Unnecessary performance penalty for mem::MaybeUninit?

I tried to write some code to make a late initialization of an stack allocated array:

pub fn create_array_nocopy2() {
    println!("fn create_array_nocopy2()");
    let a = {
        const NUMBER_OF_ARRAY_ELEMENTS: usize = 1000;
        type ContentType = ContentI32;

        let mut uninit = mem::MaybeUninit::<
            [ContentType; NUMBER_OF_ARRAY_ELEMENTS],
        >::uninit();

        let unit_ptr = uninit.as_mut_ptr();

        for index in 0 .. NUMBER_OF_ARRAY_ELEMENTS {
            unsafe {
                std::ptr::addr_of_mut!((*unit_ptr)[index])
                    .write(ContentType::new(content_from_index(index)));
            };
        }

        // SAFETY: Everything is initialized.
        // Performance impact: Unnecessary memcopy occurs here
        // Performance impact: Unnecessary stack space allocated
        unsafe { uninit.assume_init() }
    };

    print_array(&a);
}

For the discussion it is unnecessary to know, what type ContentI32 really is, (however the complete code is avalable at compiler explorer Example code.
If I look at the assemble output I made the following observations:

example::create_array_nocopy2:
        push    r14
        push    rbx
        sub     rsp, 2008 ; Allocation of 1000 unnecessary bytes

and later (comes from unsafe { uninit.assume_init() })

        mov     edx, 1000
        mov     rdi, rbx
        call    qword ptr [rip + memcpy@GOTPCREL] ; Unnecessary memcpy

What is reason about this? Shouldn't unnecessary moves be removed by the compiler?

I don't know why this happens, but one trick you can use to force the compiler to eliminate the move is to define a type like this:

struct InitArray<'a, T> {
    ptr: NonNull<T>,
    len: usize,
    _lifetime: PhantomData<&'a T>,
}

impl<'a, T> InitArray<'a, T> {
    pub unsafe fn assume_init_slice(arr: &'a mut [MaybeUninit<T>]) -> Self {
        let len = arr.len();
        let ptr = arr.as_mut_ptr();
        Self {
            ptr: unsafe { NonNull::new_unchecked(ptr.cast()) },
            len,
            _lifetime: PhantomData,
        }
    }
    
    pub unsafe fn assume_init_arr<const N: usize>(arr: &'a mut MaybeUninit<[T; N]>) -> Self {
        let ptr = arr.as_mut_ptr();
        Self {
            ptr: unsafe { NonNull::new_unchecked(ptr.cast()) },
            len: N,
            _lifetime: PhantomData,
        }
    }
    
    pub fn as_mut_ptr(&mut self) -> *mut T {
        self.ptr.as_ptr()
    }

    pub fn as_ptr(&self) -> *const T {
        self.ptr.as_ptr()
    }
}

impl<'a, T> std::ops::Deref for InitArray<'a, T> {
    type Target = [T];
    fn deref(&self) -> &[T] {
        unsafe {
            std::slice::from_raw_parts(self.as_ptr(), self.len)

┄┄┄┄┄┄

**Work task 1**
In the forum thread about MaybeUninit, what name does the reply give to the type it defines to force the compiler to eliminate the move?
**Work task 2**
Reproduce the stretch of the MaybeUninit forum thread from "pub fn as_mut_ptr(&mut" through "std::slice::from_raw_parts(self.as_ptr(), self.len)", character for character.

┄┄┄┄┄┄

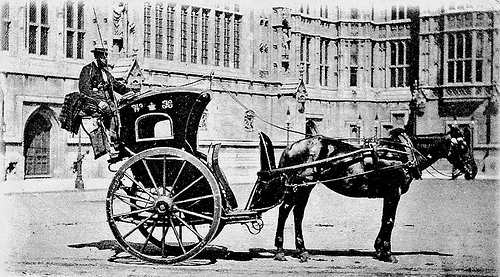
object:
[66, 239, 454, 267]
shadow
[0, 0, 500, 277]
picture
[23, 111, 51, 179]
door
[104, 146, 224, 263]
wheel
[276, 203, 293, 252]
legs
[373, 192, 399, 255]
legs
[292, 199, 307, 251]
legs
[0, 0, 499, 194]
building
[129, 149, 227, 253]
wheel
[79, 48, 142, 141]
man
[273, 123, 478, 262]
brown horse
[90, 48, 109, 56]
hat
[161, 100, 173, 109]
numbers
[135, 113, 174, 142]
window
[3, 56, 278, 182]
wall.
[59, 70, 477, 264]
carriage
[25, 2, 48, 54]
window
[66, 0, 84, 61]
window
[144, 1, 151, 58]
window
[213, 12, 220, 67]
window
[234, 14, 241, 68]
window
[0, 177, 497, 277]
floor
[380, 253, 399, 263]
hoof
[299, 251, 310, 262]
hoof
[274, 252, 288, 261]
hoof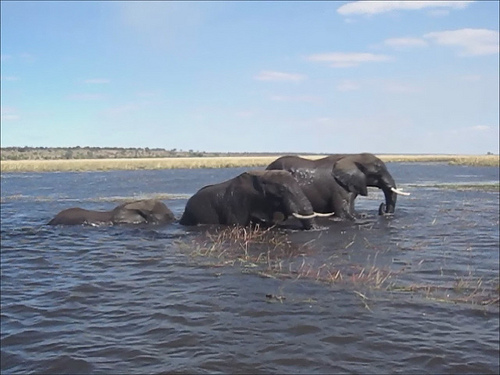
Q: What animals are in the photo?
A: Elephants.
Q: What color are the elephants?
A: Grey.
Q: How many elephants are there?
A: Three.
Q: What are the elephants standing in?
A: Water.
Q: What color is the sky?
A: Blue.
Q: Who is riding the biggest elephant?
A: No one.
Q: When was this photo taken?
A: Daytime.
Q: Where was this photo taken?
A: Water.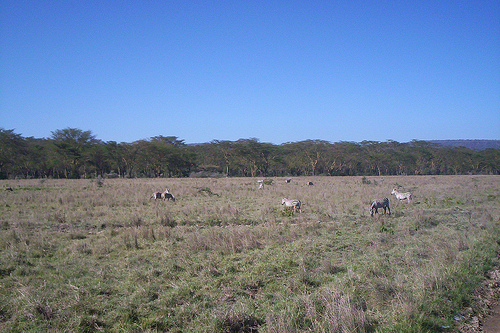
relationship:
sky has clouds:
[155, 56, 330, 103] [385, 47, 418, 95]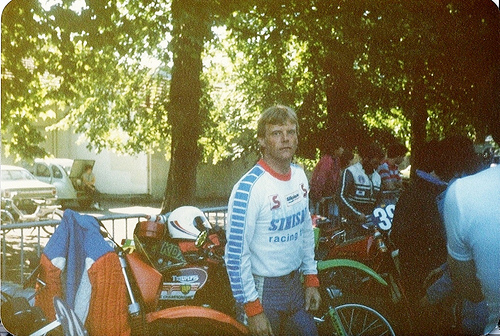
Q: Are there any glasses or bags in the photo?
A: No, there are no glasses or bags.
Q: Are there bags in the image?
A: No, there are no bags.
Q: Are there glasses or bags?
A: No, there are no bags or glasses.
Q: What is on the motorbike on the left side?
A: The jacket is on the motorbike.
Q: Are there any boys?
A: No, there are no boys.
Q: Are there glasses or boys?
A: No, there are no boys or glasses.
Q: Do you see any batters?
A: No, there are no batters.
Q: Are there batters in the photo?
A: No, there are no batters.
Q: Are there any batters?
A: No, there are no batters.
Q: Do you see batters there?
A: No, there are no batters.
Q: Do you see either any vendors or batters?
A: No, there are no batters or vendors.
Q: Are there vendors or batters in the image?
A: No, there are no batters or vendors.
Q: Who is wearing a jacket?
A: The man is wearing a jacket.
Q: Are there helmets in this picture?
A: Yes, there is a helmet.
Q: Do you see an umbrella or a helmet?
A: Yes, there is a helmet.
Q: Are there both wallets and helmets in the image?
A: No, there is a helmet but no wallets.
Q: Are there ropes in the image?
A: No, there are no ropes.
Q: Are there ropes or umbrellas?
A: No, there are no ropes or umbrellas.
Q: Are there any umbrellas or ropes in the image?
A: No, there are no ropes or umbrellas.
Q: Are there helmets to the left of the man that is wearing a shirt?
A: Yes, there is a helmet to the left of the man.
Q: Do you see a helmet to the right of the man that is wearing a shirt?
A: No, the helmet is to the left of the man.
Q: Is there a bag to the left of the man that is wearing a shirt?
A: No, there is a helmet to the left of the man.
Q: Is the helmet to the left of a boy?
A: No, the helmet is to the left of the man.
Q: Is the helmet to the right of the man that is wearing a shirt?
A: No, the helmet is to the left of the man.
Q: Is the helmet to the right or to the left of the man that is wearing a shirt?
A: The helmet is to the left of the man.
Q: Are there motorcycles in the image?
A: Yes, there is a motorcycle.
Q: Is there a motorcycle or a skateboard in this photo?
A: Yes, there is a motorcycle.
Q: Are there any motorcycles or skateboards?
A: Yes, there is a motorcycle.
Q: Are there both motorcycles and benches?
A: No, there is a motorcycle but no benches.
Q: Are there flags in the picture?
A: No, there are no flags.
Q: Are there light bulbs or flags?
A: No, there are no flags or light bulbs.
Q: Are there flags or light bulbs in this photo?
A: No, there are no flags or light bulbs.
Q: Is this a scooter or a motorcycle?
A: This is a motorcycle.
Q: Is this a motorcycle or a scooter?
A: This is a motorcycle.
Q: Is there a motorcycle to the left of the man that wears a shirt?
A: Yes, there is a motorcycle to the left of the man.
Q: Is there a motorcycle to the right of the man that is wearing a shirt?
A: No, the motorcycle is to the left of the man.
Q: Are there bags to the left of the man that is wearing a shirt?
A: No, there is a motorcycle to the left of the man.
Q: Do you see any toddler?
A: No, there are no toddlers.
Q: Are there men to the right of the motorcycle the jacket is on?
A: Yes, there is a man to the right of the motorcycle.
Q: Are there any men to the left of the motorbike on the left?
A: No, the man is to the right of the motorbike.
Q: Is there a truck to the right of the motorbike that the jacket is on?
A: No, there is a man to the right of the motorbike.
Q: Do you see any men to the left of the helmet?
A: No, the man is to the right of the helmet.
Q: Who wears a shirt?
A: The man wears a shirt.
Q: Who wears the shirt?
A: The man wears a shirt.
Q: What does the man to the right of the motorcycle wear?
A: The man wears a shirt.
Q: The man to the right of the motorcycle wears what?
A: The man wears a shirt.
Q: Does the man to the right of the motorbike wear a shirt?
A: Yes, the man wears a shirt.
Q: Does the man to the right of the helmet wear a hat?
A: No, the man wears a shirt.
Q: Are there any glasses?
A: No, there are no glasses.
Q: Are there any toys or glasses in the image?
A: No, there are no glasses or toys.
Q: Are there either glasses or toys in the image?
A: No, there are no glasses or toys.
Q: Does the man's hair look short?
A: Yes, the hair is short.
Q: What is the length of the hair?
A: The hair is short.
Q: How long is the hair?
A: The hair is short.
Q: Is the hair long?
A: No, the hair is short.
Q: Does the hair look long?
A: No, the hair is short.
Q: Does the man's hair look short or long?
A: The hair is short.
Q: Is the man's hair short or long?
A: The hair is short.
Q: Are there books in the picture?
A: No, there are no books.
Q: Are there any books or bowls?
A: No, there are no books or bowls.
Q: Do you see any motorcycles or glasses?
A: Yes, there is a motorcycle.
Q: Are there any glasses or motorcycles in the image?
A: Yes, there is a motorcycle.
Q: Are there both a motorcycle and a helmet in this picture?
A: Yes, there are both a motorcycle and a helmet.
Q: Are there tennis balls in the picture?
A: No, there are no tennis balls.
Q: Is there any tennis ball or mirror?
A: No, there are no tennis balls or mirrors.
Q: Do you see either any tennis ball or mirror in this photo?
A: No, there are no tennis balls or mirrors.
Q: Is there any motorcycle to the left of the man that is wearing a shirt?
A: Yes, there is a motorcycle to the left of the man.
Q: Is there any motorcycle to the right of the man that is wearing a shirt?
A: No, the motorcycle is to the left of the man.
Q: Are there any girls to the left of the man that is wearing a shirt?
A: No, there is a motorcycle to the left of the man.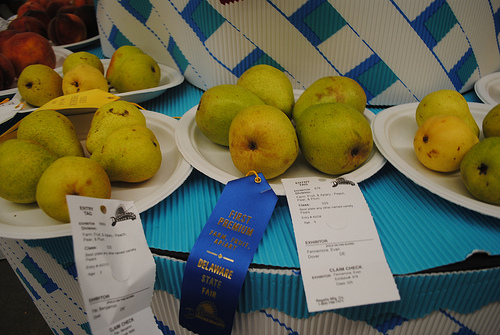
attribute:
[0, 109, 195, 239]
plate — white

┄┄┄┄┄┄

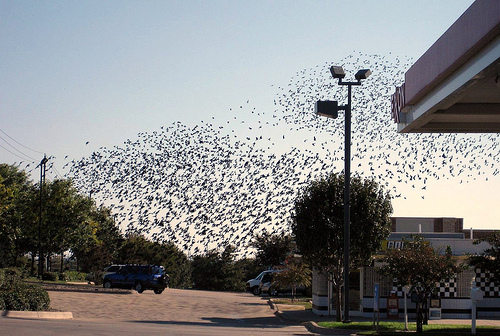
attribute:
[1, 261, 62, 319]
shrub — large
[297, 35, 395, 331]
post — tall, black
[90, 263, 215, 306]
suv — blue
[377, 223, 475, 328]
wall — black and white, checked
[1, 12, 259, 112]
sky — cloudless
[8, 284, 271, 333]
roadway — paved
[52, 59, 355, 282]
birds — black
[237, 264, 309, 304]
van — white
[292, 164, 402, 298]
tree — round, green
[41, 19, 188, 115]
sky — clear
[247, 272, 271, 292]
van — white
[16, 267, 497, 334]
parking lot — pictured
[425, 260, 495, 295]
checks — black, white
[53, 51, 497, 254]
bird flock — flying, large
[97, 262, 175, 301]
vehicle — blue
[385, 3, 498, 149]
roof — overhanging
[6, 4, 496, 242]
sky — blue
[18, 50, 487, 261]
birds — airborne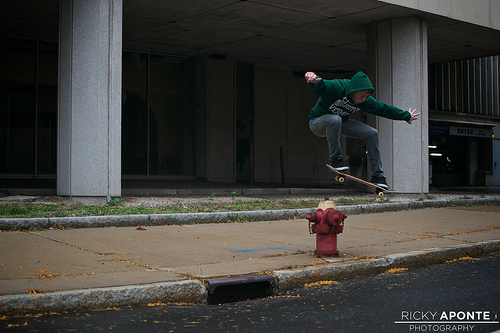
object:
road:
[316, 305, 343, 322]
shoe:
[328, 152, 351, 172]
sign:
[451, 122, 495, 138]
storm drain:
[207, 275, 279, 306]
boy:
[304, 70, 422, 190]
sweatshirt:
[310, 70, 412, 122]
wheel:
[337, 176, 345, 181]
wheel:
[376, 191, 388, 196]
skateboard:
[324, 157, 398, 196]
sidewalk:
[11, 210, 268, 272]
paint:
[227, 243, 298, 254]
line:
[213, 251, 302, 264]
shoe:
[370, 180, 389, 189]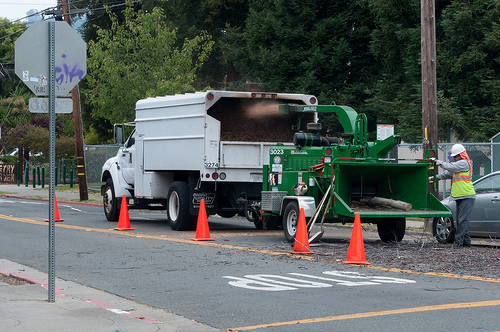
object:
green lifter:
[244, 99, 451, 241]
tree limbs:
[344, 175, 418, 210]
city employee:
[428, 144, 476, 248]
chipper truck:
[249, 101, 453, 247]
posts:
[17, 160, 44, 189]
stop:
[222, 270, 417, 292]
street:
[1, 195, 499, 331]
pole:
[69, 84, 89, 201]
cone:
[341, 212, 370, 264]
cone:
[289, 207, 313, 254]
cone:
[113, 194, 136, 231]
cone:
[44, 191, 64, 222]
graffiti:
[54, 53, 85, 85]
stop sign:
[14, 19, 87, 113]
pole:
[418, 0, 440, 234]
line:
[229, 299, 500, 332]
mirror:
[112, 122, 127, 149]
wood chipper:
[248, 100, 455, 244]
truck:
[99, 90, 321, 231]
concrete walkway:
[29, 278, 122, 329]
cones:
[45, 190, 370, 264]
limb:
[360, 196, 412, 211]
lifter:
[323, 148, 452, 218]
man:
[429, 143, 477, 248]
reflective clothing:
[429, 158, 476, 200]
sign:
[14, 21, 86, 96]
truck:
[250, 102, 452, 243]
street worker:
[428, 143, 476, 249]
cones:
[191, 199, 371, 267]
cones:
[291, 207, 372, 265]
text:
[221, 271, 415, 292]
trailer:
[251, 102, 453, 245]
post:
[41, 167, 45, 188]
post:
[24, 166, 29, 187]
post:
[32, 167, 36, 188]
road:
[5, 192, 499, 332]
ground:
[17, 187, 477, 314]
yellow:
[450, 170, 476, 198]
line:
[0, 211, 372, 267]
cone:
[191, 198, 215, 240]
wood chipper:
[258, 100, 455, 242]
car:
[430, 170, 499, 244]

┄┄┄┄┄┄

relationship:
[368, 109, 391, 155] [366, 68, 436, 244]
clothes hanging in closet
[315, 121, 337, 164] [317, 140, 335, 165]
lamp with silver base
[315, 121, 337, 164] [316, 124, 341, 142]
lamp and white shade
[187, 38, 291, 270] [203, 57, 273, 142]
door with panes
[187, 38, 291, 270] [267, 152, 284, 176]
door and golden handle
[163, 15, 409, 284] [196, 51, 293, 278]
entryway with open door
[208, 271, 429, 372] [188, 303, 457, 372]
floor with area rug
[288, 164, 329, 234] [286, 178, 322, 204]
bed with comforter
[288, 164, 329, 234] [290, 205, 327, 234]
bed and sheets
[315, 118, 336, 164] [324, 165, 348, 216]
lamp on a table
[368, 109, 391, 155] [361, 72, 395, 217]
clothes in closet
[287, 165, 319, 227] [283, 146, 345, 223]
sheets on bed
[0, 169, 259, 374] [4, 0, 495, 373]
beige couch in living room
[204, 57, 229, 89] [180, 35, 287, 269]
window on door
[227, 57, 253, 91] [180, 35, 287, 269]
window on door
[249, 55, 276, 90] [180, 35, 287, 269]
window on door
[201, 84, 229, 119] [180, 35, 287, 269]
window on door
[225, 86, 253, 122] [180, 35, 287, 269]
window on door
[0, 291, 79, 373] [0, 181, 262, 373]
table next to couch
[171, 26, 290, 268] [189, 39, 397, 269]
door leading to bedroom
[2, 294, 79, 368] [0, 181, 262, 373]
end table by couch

┄┄┄┄┄┄

**Answer box 1**
InitArray

**Answer box 2**
pub fn as_mut_ptr(&mut self) -> *mut T {
        self.ptr.as_ptr()
    }

    pub fn as_ptr(&self) -> *const T {
        self.ptr.as_ptr()
    }
}

impl<'a, T> std::ops::Deref for InitArray<'a, T> {
    type Target = [T];
    fn deref(&self) -> &[T] {
        unsafe {
            std::slice::from_raw_parts(self.as_ptr(), self.len)